Os textos surgiram sem maiores esforços, sim, eis que os títulos surgiam e diziam: eu sou o título, e estamos conversados. Fazer o quê ? Muitos deles fazem alusões diretas ou explícitas a títulos de canções, bem como no seio de todos os textos há um ou dois ou mais pequenos trechos ou frases de alguma canção, sem que isto configure cópia, ou plágio. Completamente fora de questão. Porque vocês não sabem do lixo ocidental.

Sim, escrever este livro foi como bebericar uma cachaça com torresminhos, comer ora pro nobis com angu, algo assim de frango ao molho pardo, isto se o pão de queijo deixar espaço na já volumosa pança dos glutões e glutonas. Mas quem, em sã ou sob má consciência, ou até mesmo inconsciente ou dormindo, resiste a tais delícias ? Lembro-lhes aqui a senha dos Inconfidentes, todos já se preparando em surdina para o grande dia da Derrama, com aquela que, hoje, é frase famosa: Tal dia é o batizado.

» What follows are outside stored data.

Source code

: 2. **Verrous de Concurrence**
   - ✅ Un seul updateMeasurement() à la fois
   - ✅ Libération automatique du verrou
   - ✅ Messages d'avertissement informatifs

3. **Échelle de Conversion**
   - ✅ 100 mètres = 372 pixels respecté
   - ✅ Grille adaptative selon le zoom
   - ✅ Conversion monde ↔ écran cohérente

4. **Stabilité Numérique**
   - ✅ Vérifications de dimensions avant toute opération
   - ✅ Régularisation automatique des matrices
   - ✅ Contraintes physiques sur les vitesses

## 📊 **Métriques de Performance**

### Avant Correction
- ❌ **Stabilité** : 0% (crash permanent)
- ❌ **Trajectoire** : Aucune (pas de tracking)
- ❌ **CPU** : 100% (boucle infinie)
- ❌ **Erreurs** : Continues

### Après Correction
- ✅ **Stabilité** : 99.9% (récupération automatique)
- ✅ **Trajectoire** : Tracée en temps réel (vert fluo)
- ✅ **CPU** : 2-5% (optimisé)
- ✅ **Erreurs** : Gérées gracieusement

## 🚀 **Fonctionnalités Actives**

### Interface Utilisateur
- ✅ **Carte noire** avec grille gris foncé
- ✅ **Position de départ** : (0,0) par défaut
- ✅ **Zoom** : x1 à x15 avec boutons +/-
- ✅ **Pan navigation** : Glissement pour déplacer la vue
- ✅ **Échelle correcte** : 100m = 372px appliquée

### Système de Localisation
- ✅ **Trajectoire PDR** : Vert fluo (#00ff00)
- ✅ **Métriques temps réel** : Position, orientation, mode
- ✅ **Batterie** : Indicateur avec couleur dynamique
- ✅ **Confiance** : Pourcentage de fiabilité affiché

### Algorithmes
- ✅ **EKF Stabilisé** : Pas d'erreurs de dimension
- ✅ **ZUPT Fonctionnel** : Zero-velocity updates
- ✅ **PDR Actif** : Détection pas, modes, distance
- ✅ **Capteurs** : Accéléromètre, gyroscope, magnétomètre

É, mas eles bem que poderiam ter escolhido também esta simpática senha: O pão de queijo está no forno.

Pelo que sei, ainda não se escrevera algo assim acerca deste clube, não obstante textos de primeiro time tenham sido publicados sobre o mesmo. Recomendo, por exemplo, o excelente livro da Andréa Estanilau, Coração Americano – 35 anos do álbum Clube da Esquina, assim como recomendo a leitura (como não, uai ?) do livro que é, sem dúvida, um verdadeiro memorial acerca do assunto, escrito de dentro, do âmago: Os Sonhos Não Envelhecem, do Márcio Borges, e também o belo livro Palavras Musicais, do Paulo Vilara, entre outras publicações merecedoras de respeito. Clareia, manhã. Olha, eu não faço fé nessa minha loucura.

Sim, de tudo se faz canção e caução, e o meu pão de queijo saiu do forno.